Ziya Doğan kalmalı!
Bugün değil, aylar önce yazmıştım…
“Konyaspor ile Ziya Doğan yollarını ayrılmalı” diye…
Ama kafası basmayanlar anlamadılar… Anlamadıkları gibi, “gamlı baykuş” benzetmesi bile yaptılar…
Sonuçta atı alan Üsküdar’ı geçti…
Neyse…
Zamanlaması doğru yapılan kan değişiklikleri takımlara sinerji getirir, bazen olumlu yansır, bazen de pansuman tedavisi görür… Hüsnü Özkara-Fuat Yaman-Ziya Doğan değişikliklerinde olduğu gibi…
Konyaspor’da kan değişikliğine gitme konusunda zamanlama önemliydi, ancak kulübü yönetenler, bu treni kaçıralı aylar oldu…
Şimdi…
Benim futbol aklım, Ziya Doğan’ın devam etmesinden yana… Kendisini çok sevdiğimden ya da teknik adamlığına inandığımdan değil… Ziya Doğan’ın gönderilmesi, Yılmaz Vural’ın ya da başka birinin gelmesi Konyaspor’a yarar sağlamayacaktır… Yukarıda da altını çizdiğim gibi, Konyaspor Başkanı ile yönetimi o treni kaçırdılar…
Keşke kaybedilen Antalyaspor ya da kazanılan Manisaspor maçından sonra gönderilseydi… Veya Ziya Hoca, onurlu bir duruş sergileyebilseydi…
İkisi de olmadı…
Ligin ilk yarısında Konyaspor, hem yönetim hem teknik ekip hem de futbolcu gurubu olarak deyim yerindeyse deve gibiydi… Kulübün de, takımın da hiçbir tarafı doğru değildi… Hiçbir tarafı doğru olmadığı için de bugünlere gelindi…
Ziya Doğan gitmeli mi, kalmalı mı? sorusuna gelince…
Bence kalmalı…
Bu takımın durumu fazlasıyla nazik… Şimdi acemilik ve duygusallık zamanı değil… Aksine, aklımıza dünden daha çok mukayyet olma zamanı…
Bahattin Karapınar ile Ziya Doğan’da dahil…
Özetlersem, Ziya Doğan’ın ya da Bahattin Karapınar’ın gitmesi çare değil… Bu takımı bu noktaya getiren bu ikili, topu birbirlerine ya da karşı taraflara atma yerine, daha aklıselim davranmalı, bu takımı ateş çemberinden nasıl çıkarırlar onun planını programını yapmalılar…

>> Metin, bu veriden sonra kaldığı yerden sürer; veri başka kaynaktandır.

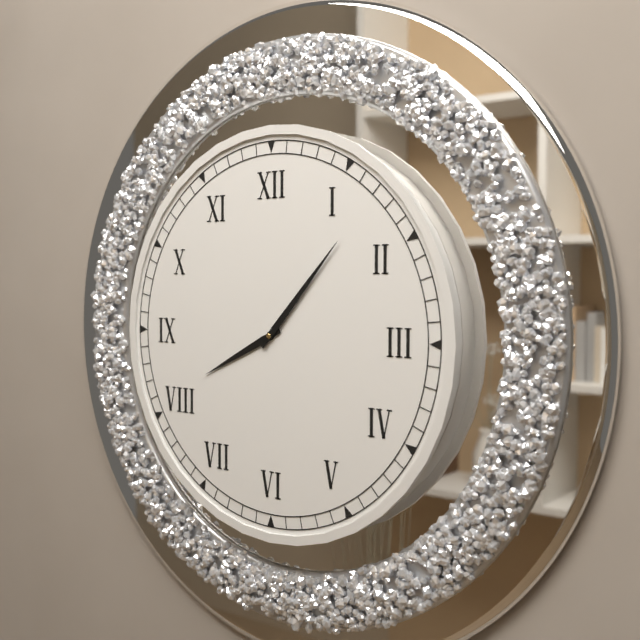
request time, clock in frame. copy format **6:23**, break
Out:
**8:07**
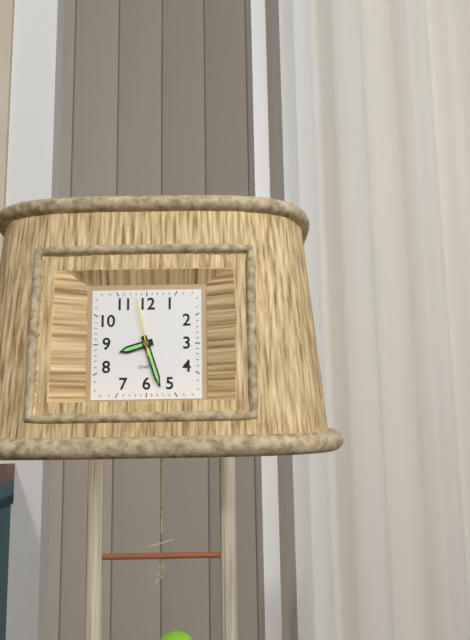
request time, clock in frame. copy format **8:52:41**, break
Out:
**8:27:58**
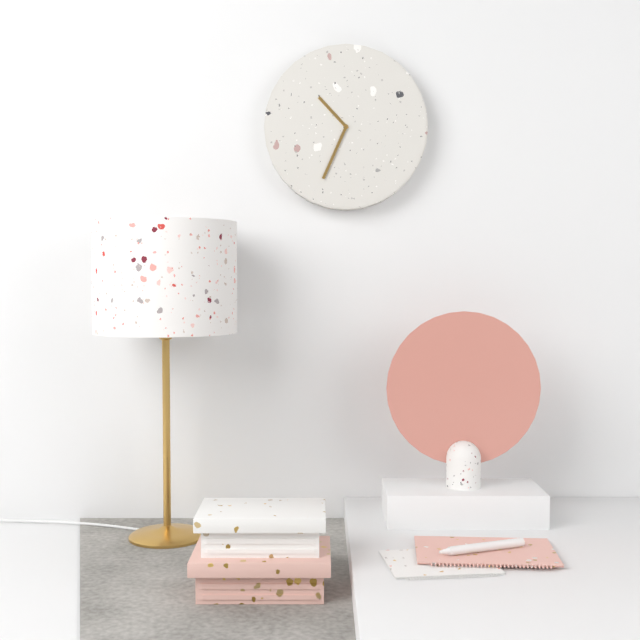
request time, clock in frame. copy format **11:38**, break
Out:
**10:34**
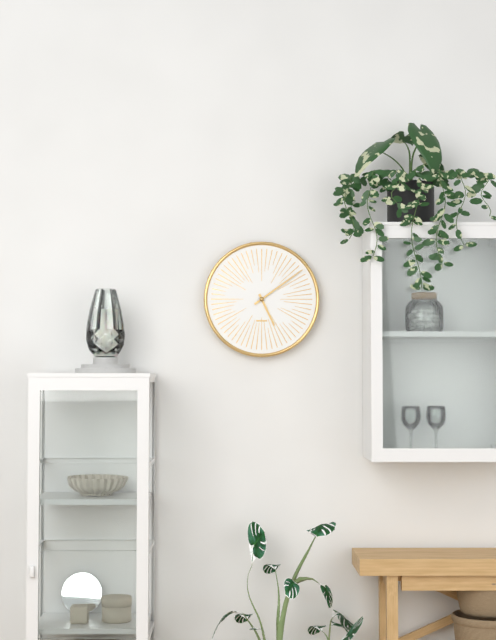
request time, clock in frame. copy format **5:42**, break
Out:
**5:09**
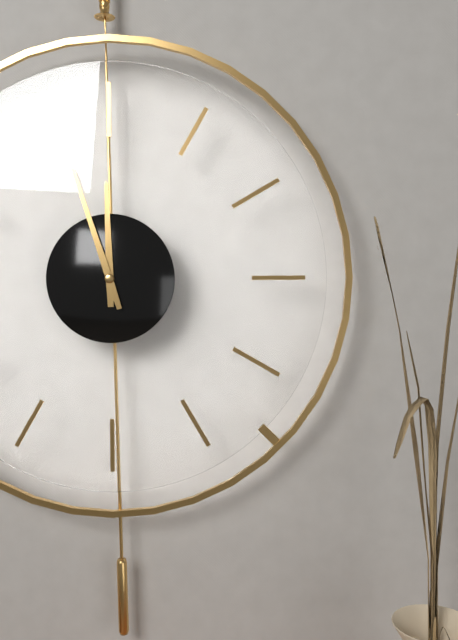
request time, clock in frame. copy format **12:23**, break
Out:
**11:57**
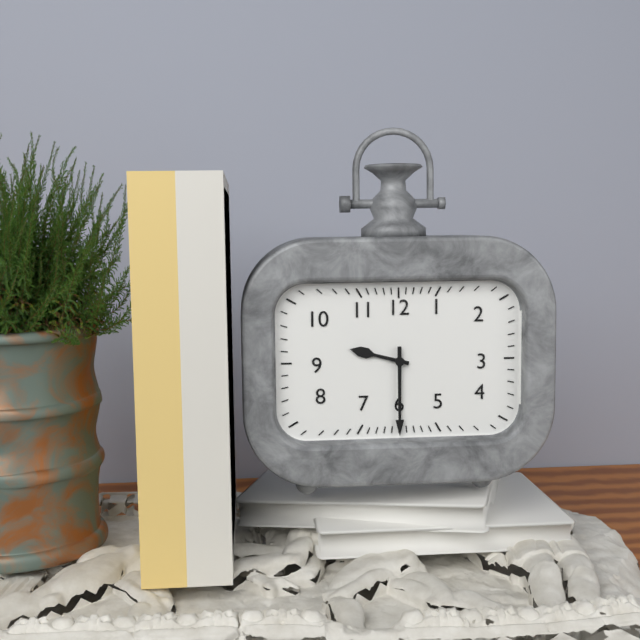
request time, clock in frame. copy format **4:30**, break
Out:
**9:30**
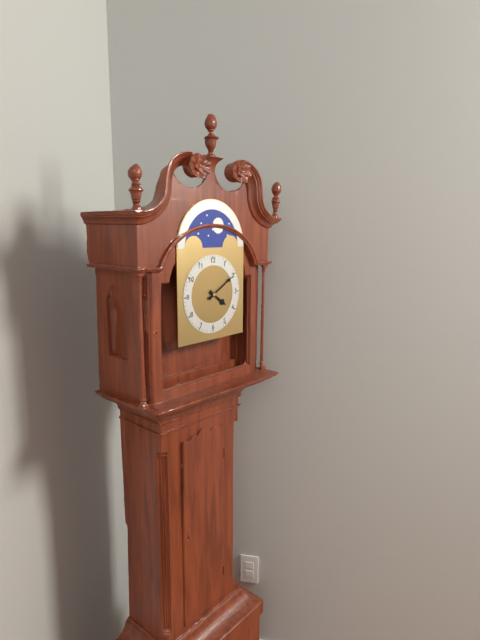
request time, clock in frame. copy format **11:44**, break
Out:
**4:10**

Mesele şu; Konyaspor, yukarı sıçrama ya da eşik atlama maçlarında hep başarısız oldu… Şimdi sezonun yükünü taşıyacak, Konyaspor’un önünü ya da arkasını görmesini sağlayacak önemli bir Bucaspor maçı var… Konya bu maçı kazanma adına “seferberlik” ilan etmeli… Bu eşik atlama maçından yara alınırsa da, camia gelecek sezonun yapılanması için planlar programlar yapmalı…
Bugüne kadar Bahattin Karapınar ve Ziya Doğanla ilgili olumsuz yazılar yazdım… İtiraf ediyorum, bunları ben yazmadım… Bu yazıları bana Ziya Doğan ve Bahattin Karapınar ikilisinin başarısızlıkları yazdırdı… Umarım, bundan sonra ne bana ne de bir başka spor yazarı arkadaşımıza bu tür yazıları yazdırmazlar…
Umarım.
xxx
ERZURUM KIŞ OYUNLARI
Şanslı kişilerden birisi de bendim…
25. Dünya Üniversiteler Kış Oyunlarının açılışını yerinde izlemek için Erzurum’a gittim… Her insana nasip olmayan bu güzel organizeyi yerinde izlemek, siz değerli okurlarımızla paylaşmak istedim…
Ancak, evdeki hesap çarşıya uymadı…
İnanılmaz bir soğuk algınlığı beni yerden yere vurdu… Oyunların açılışını, bırakın yerinde izlemeyi, televizyondan bile izleyemedim… Cemal Gürsel stadına 19.30’da girip, 20.00 sularında stattan ayrıldığımı hatırlıyorum…
Sonrası yorgan döşek…
Erzurum’da kaldığım iki günde güzel insanlarla, can insanlarla beraber oldum… Hakiki dostluğu, samimi misafir ağırlamayı, ata toprağının insanlarında gördüm…
Sağolsun sevgili Mehmet Baykan, ata toprağında bile bize güzel bir evsahipliği yaptı… Baykan’ın oralarda nasıl sevildiğini anlatmakla ya da yazmakla olmaz… Görmek lazım… İyi dostluklar edinmiş…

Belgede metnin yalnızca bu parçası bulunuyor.